# Measuring Heat Flow

Measuring the flow of heat (or energy, in general) is a tricky task. Generally speaking, one has to know the temperature on both sides of a wall, window etc. The temperature difference provides a measure of the drop in temperature and, consequently, the flow of energy through the object. So in principle one has to keep an eye on both sides of the object in question.

But what happens if only one side is accessible, like in a storage tank where measuring the temperature on the inner side of the vessel proves to be very difficult if not impossible? So how much energy does a hot water storage lose?

Luckily, there are solutions for measuring the heat flow by using a simple gadget. With a thermal flux sensor one may easily determine how much energy goes through a wall or a window or any other object. The sensor is attached to one side of the object and yields a signal which is directly proportional to the heat passing through the object and thus makes it possible to determine how much energy actually penetrates a window, wall, etc.

Performing such a measurement is easy and exciting as it may reveal some unexpected features of energy leaving or entering a dwelling.

We have performed a series of measurements in a house in Sweden over a couple of days and discovered some really interesting features. And yet, no sophisticated equipment was necessary. A heat flow sensor and a multimeter, that´s all it takes. The measurements took place during the last week of February 2012. Let us have a look at the results before we start discussing them in more detail (Fig. 1).

Fig. 1 Measuring the heat flow through a window.

The red curve shows the heat flow through a window facing a westerly direction. The outside temperature was approximately 7 °C in the morning. During the entire morning until 12:30 hrs the heat flow was relatively stable at about 3 W/sqm. Then shortly after 13:00 the sun slowly started finding its way through the window leading to a massive change in energy flow. In fact, we even observed an inversion of the energy flux, i.e. more energy was entering the living room than leaving it. This situation when the sun was delivering free energy through the window lasted until 15:30. Then it disappeared behind a nearby forest, and the energy flux got back to its normal behaviour which was governed by the temperature difference between the living room and the exterior. It goes without saying that during those hours of direct sun exposure the heating could effectively be switched off.

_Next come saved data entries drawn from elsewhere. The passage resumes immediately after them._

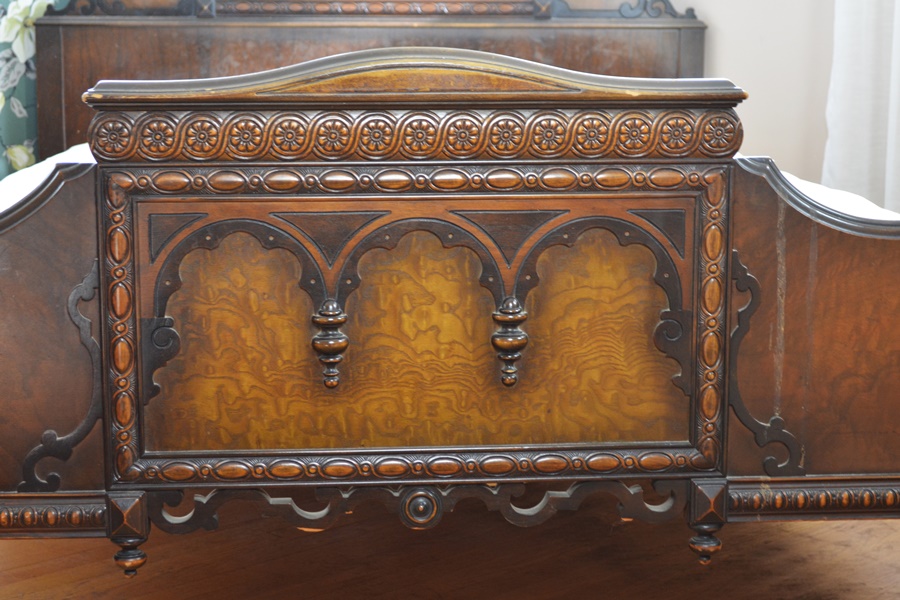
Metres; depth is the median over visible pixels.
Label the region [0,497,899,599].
floor
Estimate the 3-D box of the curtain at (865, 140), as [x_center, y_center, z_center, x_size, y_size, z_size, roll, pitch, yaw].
[1.050,-0.990,3.208,0.293,2.375,0.392,-1,10,-6]
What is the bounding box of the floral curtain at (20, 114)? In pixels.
[0,0,71,181]
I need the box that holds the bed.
[0,0,899,582]
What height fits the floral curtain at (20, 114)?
2.060 m
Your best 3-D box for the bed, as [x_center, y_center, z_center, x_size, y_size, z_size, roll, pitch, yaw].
[-0.064,-0.231,2.981,1.858,1.129,2.203,-1,10,-6]
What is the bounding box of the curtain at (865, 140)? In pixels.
[822,0,899,212]
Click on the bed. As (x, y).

During the late afternoon a significant drop in outside temperature occurred (blue curve) while simultaneously the flow of energy was rapidly increasing reaching a plateau at almost 15 W/sqm after 18:00 hrs. Since at that time it was already dark outside the heat flow was no longer overlapped by indirect solar irradiation.

Now we are in a position to calculate the net heat flow during the measurement period. The heat loss was strongest in the evening when the outside temperature dropped drastically. During the early afternoon we had a net inflow of energy. The overall heat flow balance amounts to 0.063 kWh/sqm going through the window. Thus, by using relatively simple means we could perform a thermal analysis of a window.

The experimental setup is shown in Fig. 2.

Fig. 2  Measuring the heat flow via a heat flow sensor